Although it is clear that Treg cells participate in the control of GC reactions, the target and site of Treg-cell action are currently unknown. Two likely targets are Tfh cells and GC B cells. The Tfh cells are critical in the induction and maintenance of GCs because they provide key co-stimulatory signals through inducible T-cell costimulator (ICOS) and CD154, as well as key cytokines, especially IL-21.75 In

addition, it has been shown that the magnitude of the GC response is directly linked to the size of the induced Tfh-cell pool.76 While Treg-cell suppression of CD4+ T-cell activity is well established,11–13 few investigators have focused on whether Treg cells can specifically alter Tfh function.
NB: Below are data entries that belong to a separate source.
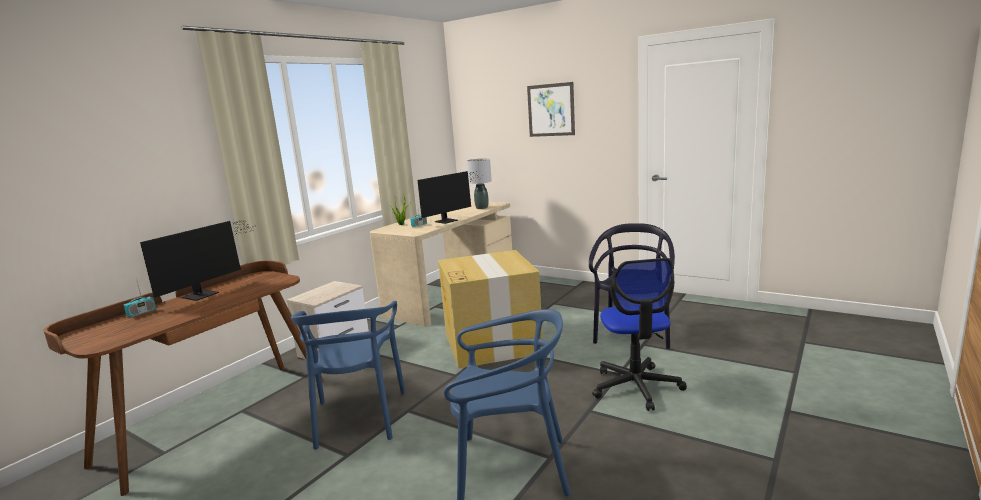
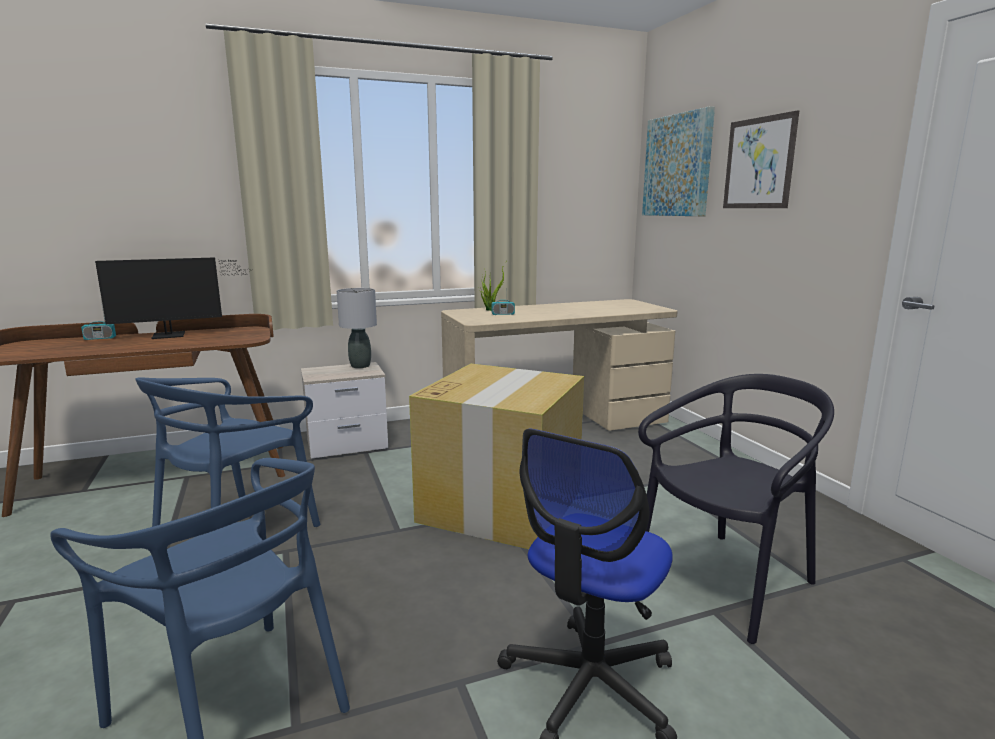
camera: 35 degrees right, 0 degrees up
(449, 220) = (546, 316): monitor -> none
(482, 208) = (624, 310): grey table lamp -> grey table lamp (360, 366)
(487, 111) = (677, 166): none -> picture

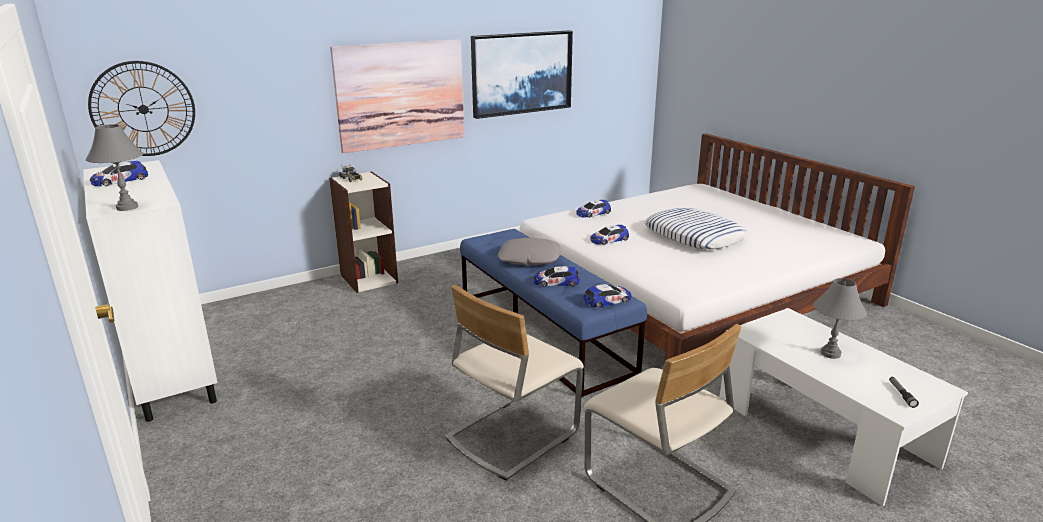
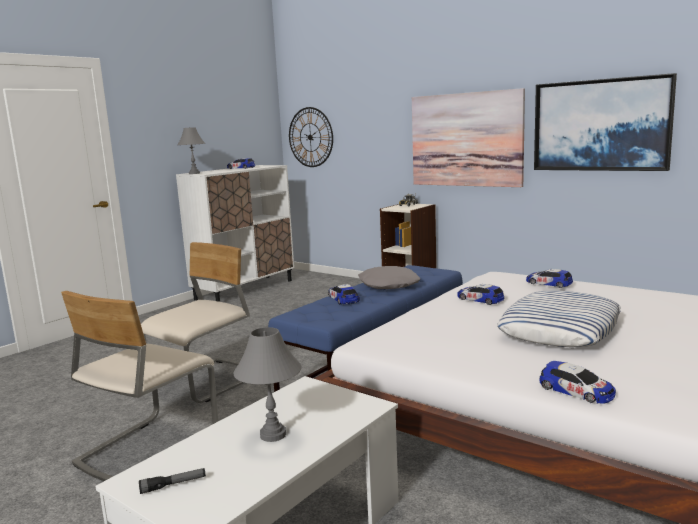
camera: 70 degrees right, 10 degrees down
(511, 435) = (208, 382): beige chair -> beige chair turned 105 degrees clockwise
(607, 300) = (318, 318): toy car -> toy car (576, 391)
In a recent study by Erikson and co-workers, however, adoptive transfer of antigen-specific Treg cells was found to down-modulate PD0325901 mouse the expression of ICOS on Tfh cells.41 In addition, Weiner and colleagues reported that induction of Treg cells in vivo compromised the ability of Tfh cells to produce optimal levels of IL-21.39 As ICOS expression77 and IL-21 production78–80 by Tfh cells are crucial for optimal B-cell differentiation and switching, influencing these molecules would serve as an effective means by which Treg cells could

control the GC response. In preliminary experiments, Interleukin-3 receptor we tested whether total numbers of splenic Tfh cells were altered by anti-GITR treatment in SRBC-immunized mice. However, when examining days 8 and 12 (the peak of splenic Tfh-cell induction after antigen challenge), no differences were observed (see Supplementary material, Fig. S4). Germinal centre B cells are also a potential target because a number of studies have demonstrated that Treg cells directly suppress activated B cells in vitro.32,40,42–46 In these experiments, Treg–B-cell contact was required and in several reports, Treg cells effected suppression by killing B cells in either a Fas-dependent43 or granzyme B-dependent40,46 manner. Although Treg cells may indeed directly suppress GC B cells, it is uncertain whether they use a cytotoxic mechanism in vivo. Studies in our laboratory found that both Fas-mutated lpr mice and granzyme B-deficient mice generated normal GC responses after SRBC challenge (data not shown).